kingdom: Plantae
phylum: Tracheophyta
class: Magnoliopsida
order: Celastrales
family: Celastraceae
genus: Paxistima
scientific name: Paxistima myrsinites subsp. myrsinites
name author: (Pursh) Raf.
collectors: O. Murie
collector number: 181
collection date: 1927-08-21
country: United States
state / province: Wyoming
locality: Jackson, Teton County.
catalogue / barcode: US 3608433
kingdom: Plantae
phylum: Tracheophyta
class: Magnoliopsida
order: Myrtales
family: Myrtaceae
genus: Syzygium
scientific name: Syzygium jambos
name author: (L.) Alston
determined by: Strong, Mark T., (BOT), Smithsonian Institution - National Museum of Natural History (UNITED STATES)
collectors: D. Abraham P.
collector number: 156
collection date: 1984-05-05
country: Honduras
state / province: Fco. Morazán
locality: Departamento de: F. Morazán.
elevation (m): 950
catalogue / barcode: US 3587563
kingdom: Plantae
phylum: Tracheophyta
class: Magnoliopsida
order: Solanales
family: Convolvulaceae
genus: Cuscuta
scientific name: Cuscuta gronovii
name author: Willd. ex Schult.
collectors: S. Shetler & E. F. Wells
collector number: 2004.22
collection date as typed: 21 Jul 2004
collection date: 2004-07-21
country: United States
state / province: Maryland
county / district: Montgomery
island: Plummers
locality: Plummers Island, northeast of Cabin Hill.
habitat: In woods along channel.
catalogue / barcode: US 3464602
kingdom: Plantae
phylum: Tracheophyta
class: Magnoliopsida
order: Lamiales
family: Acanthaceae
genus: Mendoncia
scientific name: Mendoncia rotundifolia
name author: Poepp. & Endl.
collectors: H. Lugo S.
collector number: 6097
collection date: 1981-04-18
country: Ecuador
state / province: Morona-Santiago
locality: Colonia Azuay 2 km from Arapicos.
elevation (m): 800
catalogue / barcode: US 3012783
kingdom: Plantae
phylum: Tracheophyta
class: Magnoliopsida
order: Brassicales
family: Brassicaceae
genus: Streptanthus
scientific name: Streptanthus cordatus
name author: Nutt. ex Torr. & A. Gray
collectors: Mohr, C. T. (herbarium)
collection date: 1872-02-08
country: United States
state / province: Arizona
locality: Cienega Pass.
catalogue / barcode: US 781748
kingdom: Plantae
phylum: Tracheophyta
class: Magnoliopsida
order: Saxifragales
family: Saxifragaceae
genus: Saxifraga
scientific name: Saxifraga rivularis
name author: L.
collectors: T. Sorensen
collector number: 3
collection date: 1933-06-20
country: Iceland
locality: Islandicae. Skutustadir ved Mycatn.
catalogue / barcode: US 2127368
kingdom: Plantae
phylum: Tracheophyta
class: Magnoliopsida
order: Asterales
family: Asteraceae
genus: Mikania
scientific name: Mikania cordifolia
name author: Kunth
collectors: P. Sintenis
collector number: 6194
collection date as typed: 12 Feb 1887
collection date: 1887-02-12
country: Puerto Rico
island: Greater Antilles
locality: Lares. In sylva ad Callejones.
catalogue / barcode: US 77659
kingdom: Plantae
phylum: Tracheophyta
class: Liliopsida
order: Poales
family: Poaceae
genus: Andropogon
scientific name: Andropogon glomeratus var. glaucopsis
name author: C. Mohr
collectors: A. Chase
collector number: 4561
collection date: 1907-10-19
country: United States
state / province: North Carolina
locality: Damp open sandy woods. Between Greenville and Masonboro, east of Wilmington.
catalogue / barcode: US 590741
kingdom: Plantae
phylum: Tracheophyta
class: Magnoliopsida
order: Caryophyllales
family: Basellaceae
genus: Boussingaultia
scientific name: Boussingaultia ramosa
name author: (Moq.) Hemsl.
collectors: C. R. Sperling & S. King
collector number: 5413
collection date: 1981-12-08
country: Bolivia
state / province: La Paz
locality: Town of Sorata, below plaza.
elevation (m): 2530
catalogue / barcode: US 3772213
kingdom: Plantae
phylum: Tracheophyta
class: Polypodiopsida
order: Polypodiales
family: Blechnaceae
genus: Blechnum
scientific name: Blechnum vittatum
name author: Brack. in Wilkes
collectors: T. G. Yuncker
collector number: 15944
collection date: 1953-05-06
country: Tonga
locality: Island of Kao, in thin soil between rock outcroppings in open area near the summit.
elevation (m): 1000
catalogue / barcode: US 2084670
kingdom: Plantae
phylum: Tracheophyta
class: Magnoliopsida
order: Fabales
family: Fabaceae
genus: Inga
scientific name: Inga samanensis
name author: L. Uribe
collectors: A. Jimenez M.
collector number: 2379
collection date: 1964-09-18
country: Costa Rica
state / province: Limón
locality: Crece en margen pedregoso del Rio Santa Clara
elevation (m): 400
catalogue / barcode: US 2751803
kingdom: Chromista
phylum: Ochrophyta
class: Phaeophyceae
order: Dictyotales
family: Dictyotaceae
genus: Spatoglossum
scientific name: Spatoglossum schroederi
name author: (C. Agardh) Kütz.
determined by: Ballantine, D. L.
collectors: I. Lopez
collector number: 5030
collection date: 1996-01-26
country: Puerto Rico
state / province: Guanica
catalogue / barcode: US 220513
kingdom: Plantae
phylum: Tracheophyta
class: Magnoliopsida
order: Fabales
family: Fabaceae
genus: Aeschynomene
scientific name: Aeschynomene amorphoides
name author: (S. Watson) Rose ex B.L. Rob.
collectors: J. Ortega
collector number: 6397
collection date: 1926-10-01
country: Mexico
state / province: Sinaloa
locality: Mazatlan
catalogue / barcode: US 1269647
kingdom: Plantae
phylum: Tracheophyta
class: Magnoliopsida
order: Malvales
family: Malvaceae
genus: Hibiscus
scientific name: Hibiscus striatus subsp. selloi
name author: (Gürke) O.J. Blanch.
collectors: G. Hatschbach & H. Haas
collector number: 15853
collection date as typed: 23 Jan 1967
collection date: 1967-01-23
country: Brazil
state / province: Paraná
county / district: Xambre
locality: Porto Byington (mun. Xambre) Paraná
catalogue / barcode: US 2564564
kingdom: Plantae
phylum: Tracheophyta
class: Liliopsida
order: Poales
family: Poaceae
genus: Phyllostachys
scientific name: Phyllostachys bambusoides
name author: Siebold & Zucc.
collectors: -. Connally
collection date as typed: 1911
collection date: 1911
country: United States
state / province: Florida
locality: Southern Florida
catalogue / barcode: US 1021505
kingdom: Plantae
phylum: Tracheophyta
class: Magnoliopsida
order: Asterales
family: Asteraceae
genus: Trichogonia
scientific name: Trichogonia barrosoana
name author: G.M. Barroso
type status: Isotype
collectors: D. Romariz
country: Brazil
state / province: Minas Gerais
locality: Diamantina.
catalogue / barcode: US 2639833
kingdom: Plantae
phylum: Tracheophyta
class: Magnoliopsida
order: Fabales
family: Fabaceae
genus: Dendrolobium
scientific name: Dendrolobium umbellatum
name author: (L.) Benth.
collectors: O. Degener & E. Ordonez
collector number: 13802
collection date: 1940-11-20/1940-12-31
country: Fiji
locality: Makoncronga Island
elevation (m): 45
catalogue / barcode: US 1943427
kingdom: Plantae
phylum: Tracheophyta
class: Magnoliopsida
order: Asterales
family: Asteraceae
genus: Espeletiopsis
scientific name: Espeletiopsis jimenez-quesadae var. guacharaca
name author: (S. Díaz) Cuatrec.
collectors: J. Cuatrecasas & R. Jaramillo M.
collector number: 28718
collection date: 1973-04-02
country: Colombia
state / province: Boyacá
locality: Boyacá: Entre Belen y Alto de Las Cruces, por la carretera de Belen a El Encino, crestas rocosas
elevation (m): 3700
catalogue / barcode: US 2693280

Exercise objective >> Copy all of the material above line for line, with no changes.

Result of the task >>
kingdom: Plantae
phylum: Tracheophyta
class: Magnoliopsida
order: Celastrales
family: Celastraceae
genus: Paxistima
scientific name: Paxistima myrsinites subsp. myrsinites
name author: (Pursh) Raf.
collectors: O. Murie
collector number: 181
collection date: 1927-08-21
country: United States
state / province: Wyoming
locality: Jackson, Teton County.
catalogue / barcode: US 3608433
kingdom: Plantae
phylum: Tracheophyta
class: Magnoliopsida
order: Myrtales
family: Myrtaceae
genus: Syzygium
scientific name: Syzygium jambos
name author: (L.) Alston
determined by: Strong, Mark T., (BOT), Smithsonian Institution - National Museum of Natural History (UNITED STATES)
collectors: D. Abraham P.
collector number: 156
collection date: 1984-05-05
country: Honduras
state / province: Fco. Morazán
locality: Departamento de: F. Morazán.
elevation (m): 950
catalogue / barcode: US 3587563
kingdom: Plantae
phylum: Tracheophyta
class: Magnoliopsida
order: Solanales
family: Convolvulaceae
genus: Cuscuta
scientific name: Cuscuta gronovii
name author: Willd. ex Schult.
collectors: S. Shetler & E. F. Wells
collector number: 2004.22
collection date as typed: 21 Jul 2004
collection date: 2004-07-21
country: United States
state / province: Maryland
county / district: Montgomery
island: Plummers
locality: Plummers Island, northeast of Cabin Hill.
habitat: In woods along channel.
catalogue / barcode: US 3464602
kingdom: Plantae
phylum: Tracheophyta
class: Magnoliopsida
order: Lamiales
family: Acanthaceae
genus: Mendoncia
scientific name: Mendoncia rotundifolia
name author: Poepp. & Endl.
collectors: H. Lugo S.
collector number: 6097
collection date: 1981-04-18
country: Ecuador
state / province: Morona-Santiago
locality: Colonia Azuay 2 km from Arapicos.
elevation (m): 800
catalogue / barcode: US 3012783
kingdom: Plantae
phylum: Tracheophyta
class: Magnoliopsida
order: Brassicales
family: Brassicaceae
genus: Streptanthus
scientific name: Streptanthus cordatus
name author: Nutt. ex Torr. & A. Gray
collectors: Mohr, C. T. (herbarium)
collection date: 1872-02-08
country: United States
state / province: Arizona
locality: Cienega Pass.
catalogue / barcode: US 781748
kingdom: Plantae
phylum: Tracheophyta
class: Magnoliopsida
order: Saxifragales
family: Saxifragaceae
genus: Saxifraga
scientific name: Saxifraga rivularis
name author: L.
collectors: T. Sorensen
collector number: 3
collection date: 1933-06-20
country: Iceland
locality: Islandicae. Skutustadir ved Mycatn.
catalogue / barcode: US 2127368
kingdom: Plantae
phylum: Tracheophyta
class: Magnoliopsida
order: Asterales
family: Asteraceae
genus: Mikania
scientific name: Mikania cordifolia
name author: Kunth
collectors: P. Sintenis
collector number: 6194
collection date as typed: 12 Feb 1887
collection date: 1887-02-12
country: Puerto Rico
island: Greater Antilles
locality: Lares. In sylva ad Callejones.
catalogue / barcode: US 77659
kingdom: Plantae
phylum: Tracheophyta
class: Liliopsida
order: Poales
family: Poaceae
genus: Andropogon
scientific name: Andropogon glomeratus var. glaucopsis
name author: C. Mohr
collectors: A. Chase
collector number: 4561
collection date: 1907-10-19
country: United States
state / province: North Carolina
locality: Damp open sandy woods. Between Greenville and Masonboro, east of Wilmington.
catalogue / barcode: US 590741
kingdom: Plantae
phylum: Tracheophyta
class: Magnoliopsida
order: Caryophyllales
family: Basellaceae
genus: Boussingaultia
scientific name: Boussingaultia ramosa
name author: (Moq.) Hemsl.
collectors: C. R. Sperling & S. King
collector number: 5413
collection date: 1981-12-08
country: Bolivia
state / province: La Paz
locality: Town of Sorata, below plaza.
elevation (m): 2530
catalogue / barcode: US 3772213
kingdom: Plantae
phylum: Tracheophyta
class: Polypodiopsida
order: Polypodiales
family: Blechnaceae
genus: Blechnum
scientific name: Blechnum vittatum
name author: Brack. in Wilkes
collectors: T. G. Yuncker
collector number: 15944
collection date: 1953-05-06
country: Tonga
locality: Island of Kao, in thin soil between rock outcroppings in open area near the summit.
elevation (m): 1000
catalogue / barcode: US 2084670
kingdom: Plantae
phylum: Tracheophyta
class: Magnoliopsida
order: Fabales
family: Fabaceae
genus: Inga
scientific name: Inga samanensis
name author: L. Uribe
collectors: A. Jimenez M.
collector number: 2379
collection date: 1964-09-18
country: Costa Rica
state / province: Limón
locality: Crece en margen pedregoso del Rio Santa Clara
elevation (m): 400
catalogue / barcode: US 2751803
kingdom: Chromista
phylum: Ochrophyta
class: Phaeophyceae
order: Dictyotales
family: Dictyotaceae
genus: Spatoglossum
scientific name: Spatoglossum schroederi
name author: (C. Agardh) Kütz.
determined by: Ballantine, D. L.
collectors: I. Lopez
collector number: 5030
collection date: 1996-01-26
country: Puerto Rico
state / province: Guanica
catalogue / barcode: US 220513
kingdom: Plantae
phylum: Tracheophyta
class: Magnoliopsida
order: Fabales
family: Fabaceae
genus: Aeschynomene
scientific name: Aeschynomene amorphoides
name author: (S. Watson) Rose ex B.L. Rob.
collectors: J. Ortega
collector number: 6397
collection date: 1926-10-01
country: Mexico
state / province: Sinaloa
locality: Mazatlan
catalogue / barcode: US 1269647
kingdom: Plantae
phylum: Tracheophyta
class: Magnoliopsida
order: Malvales
family: Malvaceae
genus: Hibiscus
scientific name: Hibiscus striatus subsp. selloi
name author: (Gürke) O.J. Blanch.
collectors: G. Hatschbach & H. Haas
collector number: 15853
collection date as typed: 23 Jan 1967
collection date: 1967-01-23
country: Brazil
state / province: Paraná
county / district: Xambre
locality: Porto Byington (mun. Xambre) Paraná
catalogue / barcode: US 2564564
kingdom: Plantae
phylum: Tracheophyta
class: Liliopsida
order: Poales
family: Poaceae
genus: Phyllostachys
scientific name: Phyllostachys bambusoides
name author: Siebold & Zucc.
collectors: -. Connally
collection date as typed: 1911
collection date: 1911
country: United States
state / province: Florida
locality: Southern Florida
catalogue / barcode: US 1021505
kingdom: Plantae
phylum: Tracheophyta
class: Magnoliopsida
order: Asterales
family: Asteraceae
genus: Trichogonia
scientific name: Trichogonia barrosoana
name author: G.M. Barroso
type status: Isotype
collectors: D. Romariz
country: Brazil
state / province: Minas Gerais
locality: Diamantina.
catalogue / barcode: US 2639833
kingdom: Plantae
phylum: Tracheophyta
class: Magnoliopsida
order: Fabales
family: Fabaceae
genus: Dendrolobium
scientific name: Dendrolobium umbellatum
name author: (L.) Benth.
collectors: O. Degener & E. Ordonez
collector number: 13802
collection date: 1940-11-20/1940-12-31
country: Fiji
locality: Makoncronga Island
elevation (m): 45
catalogue / barcode: US 1943427
kingdom: Plantae
phylum: Tracheophyta
class: Magnoliopsida
order: Asterales
family: Asteraceae
genus: Espeletiopsis
scientific name: Espeletiopsis jimenez-quesadae var. guacharaca
name author: (S. Díaz) Cuatrec.
collectors: J. Cuatrecasas & R. Jaramillo M.
collector number: 28718
collection date: 1973-04-02
country: Colombia
state / province: Boyacá
locality: Boyacá: Entre Belen y Alto de Las Cruces, por la carretera de Belen a El Encino, crestas rocosas
elevation (m): 3700
catalogue / barcode: US 2693280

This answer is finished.